Winners, Losers from NBA Draft Lottery: Shameless tanking for the win. And Toni Kukoc.

  • Kurt Helin
  • May 11, 2026
The NBA’s annual lottery always doubles as a morality play, and this year’s edition delivered a familiar verdict: strategic losing still pays. Shameless tanking, it seems, remains a viable path to hope.

The obvious winners are the franchises that fully committed to a reset and were rewarded with premium draft real estate. For small and mid-market teams in particular, a top-three pick is often the only realistic avenue to acquiring a future star. In a league where elite talent concentrates around glamour markets and contenders, the lottery is designed to be their equalizer.

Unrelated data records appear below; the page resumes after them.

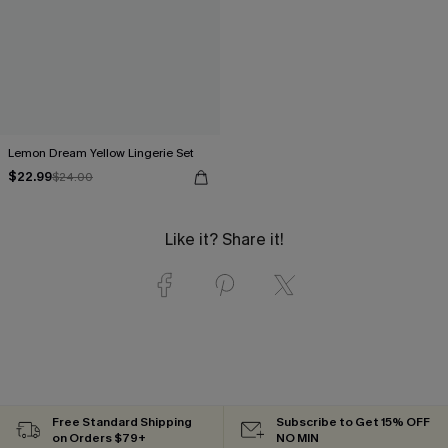
Lemon Dream Yellow Lingerie Set
$22.99
$24.00
Like it? Share it!
Free Standard Shipping
Subscribe to Get 15% OFF
on Orders $79+
NO MIN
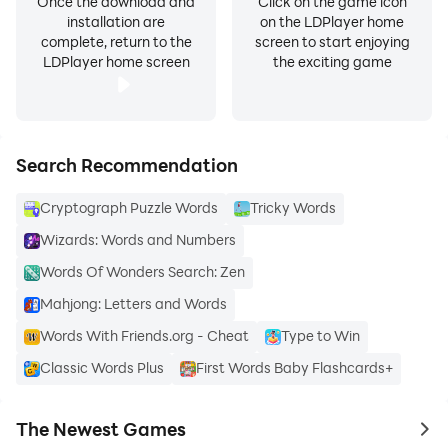
Once the download and
Click on the game icon
installation are
on the LDPlayer home
complete, return to the
screen to start enjoying
LDPlayer home screen
the exciting game
Search Recommendation
Cryptograph Puzzle Words
Tricky Words
Wizards: Words and Numbers
Words Of Wonders Search: Zen
Mahjong: Letters and Words
Words With Friends.org - Cheat
Type to Win
Classic Words Plus
First Words Baby Flashcards+
The Newest Games
to 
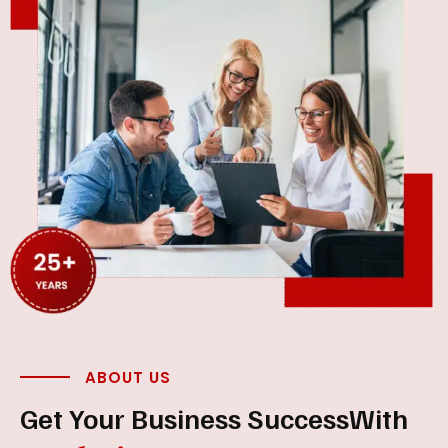
ABOUT US
Get Your Business Success
With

When the ping-pong balls bounce their way, years of short-term pain suddenly look like long-term vision.

Front offices that resisted the temptation to chase meaningless wins down the stretch also come out ahead. Ownership groups that granted executives the runway to rebuild methodically, rather than demand instant playoff appearances, now have tangible proof of concept. The lottery is cruel to half-measures; it tends to reward clarity of direction.

On the losing side are the teams that tried to thread the needle: too competitive to bottom out, not good enough to matter. Landing in the late lottery is the NBA’s version of purgatory. These clubs now face uncomfortable questions about whether incremental progress is worth sacrificing a shot at transformative talent.

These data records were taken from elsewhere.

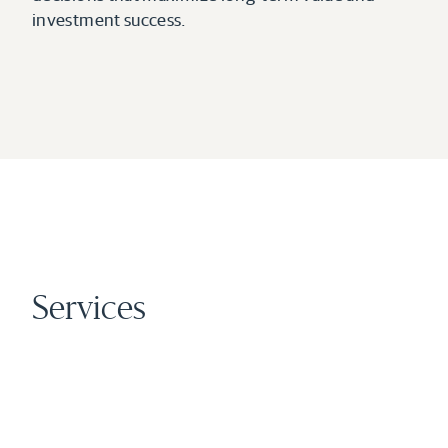
investment success.
Services
01
Development
Broad Oak’s principals have a long-standing track 
record of sourcing, planning, financing, and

The league itself occupies a complicated middle ground. The lottery system was tweaked to discourage overt tanking, flattening odds and introducing more randomness. Yet the incentives remain clear enough that fans can spot “developmental lineups” and “rest days” from a mile away. Until a more radical reform emerges, tanking will be an open secret baked into roster strategy.

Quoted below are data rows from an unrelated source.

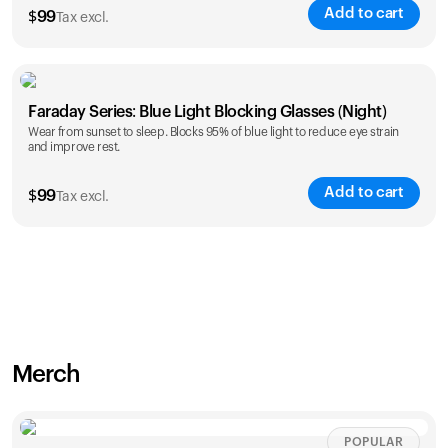
Add to cart
$
99
Tax excl.
Faraday Series: Blue Light Blocking Glasses (Night)
Wear from sunset to sleep. Blocks 95% of blue light to reduce eye strain
and improve rest.
Add to cart
$
99
Tax excl.
Merch
POPULAR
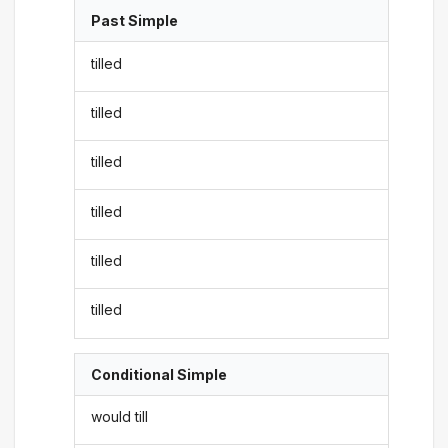
Past Simple
tilled
tilled
tilled
tilled
tilled
tilled
Conditional Simple
would till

So where does Toni Kukoc fit into all of this? He serves as a reminder that sometimes the biggest draft wins aren’t obvious in real time. Kukoc arrived as a second-round pick and European star, eventually becoming a prototype for the modern, versatile forward. As teams chase lottery glory, his story underscores a timeless lesson: yes, the top of the board matters, but smart scouting and patience can still uncover game-changers far beyond the first few names called.